Vincent Rossouw, Head of Support Services, Infrastructure and Facilities Management, says he started as a storekeeper at the hospital 40 years ago.
Having worked his way up the ladder, the Strandfontein resident is now responsible for the upkeep of and upgrades to the institution.
He supervises about 600 personnel.
Rossouw says: “Once you start here at the hospital, it’s like a magnet. There is never a dull moment. I have worked under CEOs. There has been a lot of change, infrastructure-wise. We have three roads leading to the hospital. The building of the new hospital was also quite big.”
Rossouw says the teamwork and camaraderie from staff are what keep him going each day.
Nurse Willencia Christians, operational manager in the Otorhinolaryngology Department, has been working at the hospital for 25 years and says she still finds satisfaction in her job.
“It is a privilege to work here, it is a good hospital. There are lots of opportunities and lots of services that we offer the patients.”

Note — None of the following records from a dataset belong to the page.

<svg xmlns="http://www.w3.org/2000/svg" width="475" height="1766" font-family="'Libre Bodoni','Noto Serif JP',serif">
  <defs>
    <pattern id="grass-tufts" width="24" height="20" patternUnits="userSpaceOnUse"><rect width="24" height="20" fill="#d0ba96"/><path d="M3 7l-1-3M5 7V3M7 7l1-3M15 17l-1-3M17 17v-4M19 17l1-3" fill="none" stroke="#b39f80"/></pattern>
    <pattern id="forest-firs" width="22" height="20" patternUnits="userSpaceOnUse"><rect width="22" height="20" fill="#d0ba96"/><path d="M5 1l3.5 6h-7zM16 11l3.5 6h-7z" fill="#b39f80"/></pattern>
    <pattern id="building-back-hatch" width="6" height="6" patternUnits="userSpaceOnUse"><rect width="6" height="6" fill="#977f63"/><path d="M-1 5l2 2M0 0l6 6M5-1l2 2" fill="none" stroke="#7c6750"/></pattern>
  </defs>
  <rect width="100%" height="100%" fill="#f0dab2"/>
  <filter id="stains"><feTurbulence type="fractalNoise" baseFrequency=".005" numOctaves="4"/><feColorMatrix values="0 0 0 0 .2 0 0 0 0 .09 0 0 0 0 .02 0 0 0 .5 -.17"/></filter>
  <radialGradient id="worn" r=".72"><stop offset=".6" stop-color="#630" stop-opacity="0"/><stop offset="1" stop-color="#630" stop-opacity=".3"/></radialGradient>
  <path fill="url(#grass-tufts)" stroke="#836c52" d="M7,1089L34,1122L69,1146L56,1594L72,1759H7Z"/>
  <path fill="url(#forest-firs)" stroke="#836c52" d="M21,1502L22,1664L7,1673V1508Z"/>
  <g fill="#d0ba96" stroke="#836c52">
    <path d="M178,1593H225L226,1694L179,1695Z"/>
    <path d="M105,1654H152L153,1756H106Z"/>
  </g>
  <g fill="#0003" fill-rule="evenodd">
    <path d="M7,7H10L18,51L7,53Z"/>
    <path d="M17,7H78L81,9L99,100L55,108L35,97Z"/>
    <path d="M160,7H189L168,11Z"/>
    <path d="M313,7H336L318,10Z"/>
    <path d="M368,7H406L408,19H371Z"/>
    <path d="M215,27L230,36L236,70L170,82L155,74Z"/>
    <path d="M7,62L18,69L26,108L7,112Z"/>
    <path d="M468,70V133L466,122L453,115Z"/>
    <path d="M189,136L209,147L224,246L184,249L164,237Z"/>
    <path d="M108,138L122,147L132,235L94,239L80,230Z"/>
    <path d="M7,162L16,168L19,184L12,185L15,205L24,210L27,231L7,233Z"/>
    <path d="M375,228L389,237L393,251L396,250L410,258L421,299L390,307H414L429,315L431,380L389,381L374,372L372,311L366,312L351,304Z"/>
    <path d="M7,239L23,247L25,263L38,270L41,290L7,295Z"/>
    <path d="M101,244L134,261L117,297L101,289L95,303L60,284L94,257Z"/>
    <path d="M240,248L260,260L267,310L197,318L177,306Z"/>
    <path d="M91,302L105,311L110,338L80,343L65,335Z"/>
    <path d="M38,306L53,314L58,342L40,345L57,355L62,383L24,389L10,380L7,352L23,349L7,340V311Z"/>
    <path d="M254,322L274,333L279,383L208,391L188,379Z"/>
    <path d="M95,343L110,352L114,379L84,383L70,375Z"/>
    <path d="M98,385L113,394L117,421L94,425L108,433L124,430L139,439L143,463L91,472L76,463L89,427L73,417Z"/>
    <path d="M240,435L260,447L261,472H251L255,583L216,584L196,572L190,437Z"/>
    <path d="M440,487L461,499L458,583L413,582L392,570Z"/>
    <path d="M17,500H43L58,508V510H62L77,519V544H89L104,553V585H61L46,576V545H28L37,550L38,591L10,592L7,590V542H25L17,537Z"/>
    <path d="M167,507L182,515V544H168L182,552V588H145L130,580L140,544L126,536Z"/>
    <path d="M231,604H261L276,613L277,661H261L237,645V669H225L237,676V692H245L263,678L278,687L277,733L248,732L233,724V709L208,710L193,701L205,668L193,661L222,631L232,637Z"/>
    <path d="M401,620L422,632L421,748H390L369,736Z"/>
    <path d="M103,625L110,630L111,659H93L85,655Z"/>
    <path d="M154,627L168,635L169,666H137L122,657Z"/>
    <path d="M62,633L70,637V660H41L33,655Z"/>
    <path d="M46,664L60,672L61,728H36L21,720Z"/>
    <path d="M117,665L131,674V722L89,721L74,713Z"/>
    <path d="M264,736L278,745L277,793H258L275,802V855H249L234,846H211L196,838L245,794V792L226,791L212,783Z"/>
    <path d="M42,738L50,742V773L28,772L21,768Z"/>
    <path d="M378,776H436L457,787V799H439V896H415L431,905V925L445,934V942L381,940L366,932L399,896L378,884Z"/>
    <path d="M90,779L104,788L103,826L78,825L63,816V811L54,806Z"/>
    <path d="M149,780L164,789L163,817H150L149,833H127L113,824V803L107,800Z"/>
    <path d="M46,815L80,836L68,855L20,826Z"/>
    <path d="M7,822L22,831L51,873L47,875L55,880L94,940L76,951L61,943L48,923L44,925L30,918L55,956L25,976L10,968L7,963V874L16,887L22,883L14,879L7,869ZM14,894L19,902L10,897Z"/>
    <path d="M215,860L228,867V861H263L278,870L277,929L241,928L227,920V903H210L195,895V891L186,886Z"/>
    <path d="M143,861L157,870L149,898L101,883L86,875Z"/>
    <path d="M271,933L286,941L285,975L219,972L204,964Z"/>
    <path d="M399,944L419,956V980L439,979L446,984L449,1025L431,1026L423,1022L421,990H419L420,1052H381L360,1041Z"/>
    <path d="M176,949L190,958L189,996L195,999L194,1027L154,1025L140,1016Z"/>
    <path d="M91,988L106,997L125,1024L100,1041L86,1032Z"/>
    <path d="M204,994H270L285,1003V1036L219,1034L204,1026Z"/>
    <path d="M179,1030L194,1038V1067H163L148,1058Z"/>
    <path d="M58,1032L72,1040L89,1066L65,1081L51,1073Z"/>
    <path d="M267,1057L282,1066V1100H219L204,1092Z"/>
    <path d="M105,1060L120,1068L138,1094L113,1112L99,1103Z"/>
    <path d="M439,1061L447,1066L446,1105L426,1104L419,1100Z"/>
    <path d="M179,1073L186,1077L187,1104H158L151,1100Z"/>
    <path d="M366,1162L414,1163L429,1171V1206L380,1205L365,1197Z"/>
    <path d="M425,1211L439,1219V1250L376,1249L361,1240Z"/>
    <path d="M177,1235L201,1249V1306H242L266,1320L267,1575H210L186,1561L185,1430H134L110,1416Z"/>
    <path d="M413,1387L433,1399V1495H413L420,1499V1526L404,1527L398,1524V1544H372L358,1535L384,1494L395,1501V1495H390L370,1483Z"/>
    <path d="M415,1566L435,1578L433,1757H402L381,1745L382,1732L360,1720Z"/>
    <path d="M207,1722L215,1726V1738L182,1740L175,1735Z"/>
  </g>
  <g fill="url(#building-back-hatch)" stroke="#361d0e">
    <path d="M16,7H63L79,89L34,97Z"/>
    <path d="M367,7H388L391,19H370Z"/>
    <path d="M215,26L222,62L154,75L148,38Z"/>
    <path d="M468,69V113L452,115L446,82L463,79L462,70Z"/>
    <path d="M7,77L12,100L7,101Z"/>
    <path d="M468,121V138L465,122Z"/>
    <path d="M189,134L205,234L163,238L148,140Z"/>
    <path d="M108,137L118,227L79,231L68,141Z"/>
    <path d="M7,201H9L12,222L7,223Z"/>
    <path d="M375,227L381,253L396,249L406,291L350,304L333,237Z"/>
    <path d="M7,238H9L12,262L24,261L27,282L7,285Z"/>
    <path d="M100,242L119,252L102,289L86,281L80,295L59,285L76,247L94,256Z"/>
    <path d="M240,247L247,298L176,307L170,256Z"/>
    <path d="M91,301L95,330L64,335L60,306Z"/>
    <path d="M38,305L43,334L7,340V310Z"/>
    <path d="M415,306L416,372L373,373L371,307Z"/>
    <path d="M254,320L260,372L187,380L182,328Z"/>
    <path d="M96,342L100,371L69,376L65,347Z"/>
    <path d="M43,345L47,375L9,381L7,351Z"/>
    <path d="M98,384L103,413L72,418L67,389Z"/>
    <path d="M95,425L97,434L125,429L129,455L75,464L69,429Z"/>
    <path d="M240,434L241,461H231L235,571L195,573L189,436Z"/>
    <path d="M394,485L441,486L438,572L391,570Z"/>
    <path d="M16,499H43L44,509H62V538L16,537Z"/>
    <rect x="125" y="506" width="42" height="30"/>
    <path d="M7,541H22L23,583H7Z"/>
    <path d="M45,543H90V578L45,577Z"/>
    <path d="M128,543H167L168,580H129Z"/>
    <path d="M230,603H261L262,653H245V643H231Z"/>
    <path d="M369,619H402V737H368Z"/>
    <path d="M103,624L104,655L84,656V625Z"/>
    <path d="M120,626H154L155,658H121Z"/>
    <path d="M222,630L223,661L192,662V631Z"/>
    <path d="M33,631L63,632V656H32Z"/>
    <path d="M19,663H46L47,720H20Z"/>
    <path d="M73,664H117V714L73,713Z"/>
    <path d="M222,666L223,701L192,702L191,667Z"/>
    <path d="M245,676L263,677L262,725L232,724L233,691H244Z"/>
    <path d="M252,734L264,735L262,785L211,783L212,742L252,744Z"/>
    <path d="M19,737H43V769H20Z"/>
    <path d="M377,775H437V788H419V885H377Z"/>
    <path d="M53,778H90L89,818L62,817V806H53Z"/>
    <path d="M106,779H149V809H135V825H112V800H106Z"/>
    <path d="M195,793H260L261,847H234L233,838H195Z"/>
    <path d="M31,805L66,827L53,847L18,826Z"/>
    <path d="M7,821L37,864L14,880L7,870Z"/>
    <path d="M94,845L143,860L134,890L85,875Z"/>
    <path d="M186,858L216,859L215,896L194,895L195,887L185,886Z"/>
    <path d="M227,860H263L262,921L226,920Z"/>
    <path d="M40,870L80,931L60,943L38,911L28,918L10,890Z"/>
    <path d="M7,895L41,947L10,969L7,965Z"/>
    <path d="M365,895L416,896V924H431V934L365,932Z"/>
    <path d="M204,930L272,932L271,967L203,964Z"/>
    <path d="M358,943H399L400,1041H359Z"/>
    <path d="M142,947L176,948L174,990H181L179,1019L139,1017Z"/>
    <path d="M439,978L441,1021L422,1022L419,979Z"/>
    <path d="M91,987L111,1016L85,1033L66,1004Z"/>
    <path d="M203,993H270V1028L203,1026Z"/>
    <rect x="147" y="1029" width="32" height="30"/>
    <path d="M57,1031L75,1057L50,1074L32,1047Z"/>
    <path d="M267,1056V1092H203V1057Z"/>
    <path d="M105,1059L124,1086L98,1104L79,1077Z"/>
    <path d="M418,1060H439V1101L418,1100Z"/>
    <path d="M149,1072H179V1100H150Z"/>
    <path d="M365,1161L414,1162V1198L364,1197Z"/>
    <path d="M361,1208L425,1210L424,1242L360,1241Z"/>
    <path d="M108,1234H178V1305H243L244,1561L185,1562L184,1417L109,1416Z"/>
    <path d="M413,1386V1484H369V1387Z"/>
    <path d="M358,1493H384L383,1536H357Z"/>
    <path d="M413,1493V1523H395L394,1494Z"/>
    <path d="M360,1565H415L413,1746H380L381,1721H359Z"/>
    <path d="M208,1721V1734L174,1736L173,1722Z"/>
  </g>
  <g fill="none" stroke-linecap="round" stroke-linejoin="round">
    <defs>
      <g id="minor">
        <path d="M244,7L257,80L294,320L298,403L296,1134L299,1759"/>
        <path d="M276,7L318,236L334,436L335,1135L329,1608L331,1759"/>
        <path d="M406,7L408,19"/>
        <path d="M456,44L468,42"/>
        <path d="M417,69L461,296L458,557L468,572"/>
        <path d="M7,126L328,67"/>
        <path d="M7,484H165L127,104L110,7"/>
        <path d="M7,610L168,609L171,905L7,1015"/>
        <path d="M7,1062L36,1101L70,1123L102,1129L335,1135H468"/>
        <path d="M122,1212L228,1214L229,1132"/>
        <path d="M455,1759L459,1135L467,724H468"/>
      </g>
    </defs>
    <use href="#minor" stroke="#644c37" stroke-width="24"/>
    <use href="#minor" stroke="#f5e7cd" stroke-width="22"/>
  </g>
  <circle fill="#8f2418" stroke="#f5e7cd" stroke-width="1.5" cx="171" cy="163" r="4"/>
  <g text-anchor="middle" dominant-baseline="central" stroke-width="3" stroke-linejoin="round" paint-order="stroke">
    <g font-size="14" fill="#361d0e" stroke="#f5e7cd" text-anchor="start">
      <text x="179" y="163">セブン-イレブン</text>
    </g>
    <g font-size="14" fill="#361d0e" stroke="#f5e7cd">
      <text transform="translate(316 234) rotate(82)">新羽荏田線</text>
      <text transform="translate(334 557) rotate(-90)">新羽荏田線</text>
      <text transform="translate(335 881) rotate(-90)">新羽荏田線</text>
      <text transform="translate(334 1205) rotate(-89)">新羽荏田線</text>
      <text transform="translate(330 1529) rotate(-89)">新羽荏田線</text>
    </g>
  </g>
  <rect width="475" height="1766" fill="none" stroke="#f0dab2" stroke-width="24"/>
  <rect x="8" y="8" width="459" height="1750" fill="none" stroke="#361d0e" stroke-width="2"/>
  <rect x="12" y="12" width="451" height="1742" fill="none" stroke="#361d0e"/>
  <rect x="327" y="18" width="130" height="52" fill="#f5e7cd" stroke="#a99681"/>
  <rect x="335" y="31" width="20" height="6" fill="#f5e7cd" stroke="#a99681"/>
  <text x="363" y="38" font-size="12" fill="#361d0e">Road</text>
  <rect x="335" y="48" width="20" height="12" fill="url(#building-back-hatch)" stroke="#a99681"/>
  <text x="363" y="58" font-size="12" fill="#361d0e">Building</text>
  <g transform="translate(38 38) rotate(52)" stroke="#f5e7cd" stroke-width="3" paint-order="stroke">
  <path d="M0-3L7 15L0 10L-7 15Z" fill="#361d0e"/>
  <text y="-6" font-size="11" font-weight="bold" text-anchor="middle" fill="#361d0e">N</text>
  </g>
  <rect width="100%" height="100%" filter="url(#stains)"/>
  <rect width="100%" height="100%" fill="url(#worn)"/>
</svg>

Christians says being a nurse does have its challenges but says she is passionate about nursing.
“Our commitment to our patients and delivering a service to patients are what keep me motivated and kept me here for the past few years.”
Tracey Morris, operational manager in the Trauma and Emergency Unit, says she started her nursing career at the hospital 36 years ago.
“I like looking after and being there for people. My mother was a nurse as well. It is so nice working here; you feel part of a family. You have your ups and downs but there are a lot more ups than downs.”
Kortje thanked the hospital’s staff for their dedication and commitment.
“It is a privilege to be performing here and to celebrate this event. The staff must enjoy the celebration and I want to thank them for what they are doing for our people.”